I would very much like to see a “Month of stability” as a release title where no new features are added but the overall stability and performance is the only focus.

1 Like

It is often third party integrations or addons that are the cause and HA have no way of knowing how the integration or addon behave and how it is supposed to behave.

The VS studio bug was affecting the CPU because the linting got stuck in a loop. It was not affecting the memory and it have been resolved a couple of months now.

There is a third party integration for getting prices on electricity that has failed a lot lately. I can’t remember exactly its name, but I think it wmstarted with E, like Ent-sonething.

1 Like

I have now disabled a bunch of add-ons and integrations. Also I enabled the CPU and monitor sensors for some add-ons in the HA Supervisor. Now it is about time to watch :frowning:

Br, Oliver

This is exactly what I mean: HA should know which integration/app is consuming how much.
After all, who else could?
Leaving it up to the integration/app does not work. HA should do that.

That’s why I proposed a “Month of stability” to realize that.

HA does not know it.
HAOS will know it and sometimes also kill a process with a signal 15.
The problem is that sometimes an integration have a memory leak that make it so that memory is not released again and when the integration then restart it will again reserve memory that will not get released later.
This is what kills the OS and HAOS can detect it, but it is hard to gaurd against.

Only HA/HAOS is able to do it.

So, we either need quota limits for integrations/apps or we need mechanisms to protect the core against malfunctioning integrations/apps.

There is no other way.

It was in my case. In fact, i didn’t notice CPU load increasing, only memory went sky high over the days.
But i’m glad to hear it’s been resolved. I’ll disable my nightly restarts to see…

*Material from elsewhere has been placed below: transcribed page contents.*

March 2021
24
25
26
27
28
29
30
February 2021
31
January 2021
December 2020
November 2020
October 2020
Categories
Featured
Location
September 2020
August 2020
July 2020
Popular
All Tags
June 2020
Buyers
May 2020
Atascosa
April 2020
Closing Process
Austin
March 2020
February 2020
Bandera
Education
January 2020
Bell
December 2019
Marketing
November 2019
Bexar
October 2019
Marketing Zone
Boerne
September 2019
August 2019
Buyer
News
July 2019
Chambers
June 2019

Even though the bug have been fixed VS studio is still a really heavy addon and it use a lot of memory just to be loaded.

2 Likes

While we’re at it: recently “Blueprint studio” appeared in HACS. Any experiences (regarding CPU/RAM demands) ?

Yep using it here: much more light weight with very similar functionality.

1 Like

Seeing this graph, I guess it is only a matter of hours until the next restart

I guess I need to continue disabling add-ons and “devices” until I see some other trend in the graph.

It looks like ONVIF was a culprit in my setup.

After a restart on the weekend, it raced up to almost 8 GB of memory consumption before I started the debugging, etc.

Yesterday I have disabled ONVIF and restarted the instance.
At 16:00 it started with a consumption of a little less than 3 GB and now, about 15 hours later, I am up to a little bit more than 4 GB.
It’s still slowly (sadly steadily) rising - but the increase is a lot less steep.

Settings/System/Logs , Click on the 3 Dots to the right, RAW-Log
Beside every Add-On has it’s own logfile
And Most add-on/integration have a “toggle” to enable “Debug”

Just for info: VS still IS a memory hog, it’s not resolved. I disabled nightly addon restarts a few days ago and this is the result (drop at the end is because i just manually restarted it):

So, regular addon restarts are back in… it is “kinda” logical, though… if “common thinking” was that CPU was the problem, not memory then this was not addressed, i guess.